§ **EXERCISE DESCRIPTION**
Across the listing below, count the lines with "center" in them. Write nothing but the number.

§ **RECORDED INFORMATION**

════════════════════

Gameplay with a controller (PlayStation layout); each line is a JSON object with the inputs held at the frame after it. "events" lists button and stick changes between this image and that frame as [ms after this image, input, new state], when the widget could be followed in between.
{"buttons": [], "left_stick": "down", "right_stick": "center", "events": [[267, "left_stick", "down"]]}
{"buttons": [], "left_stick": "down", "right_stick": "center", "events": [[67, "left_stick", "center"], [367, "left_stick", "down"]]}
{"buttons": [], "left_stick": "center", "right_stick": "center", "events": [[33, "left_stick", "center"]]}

════════════════════

§ **TASK OUTPUT**
3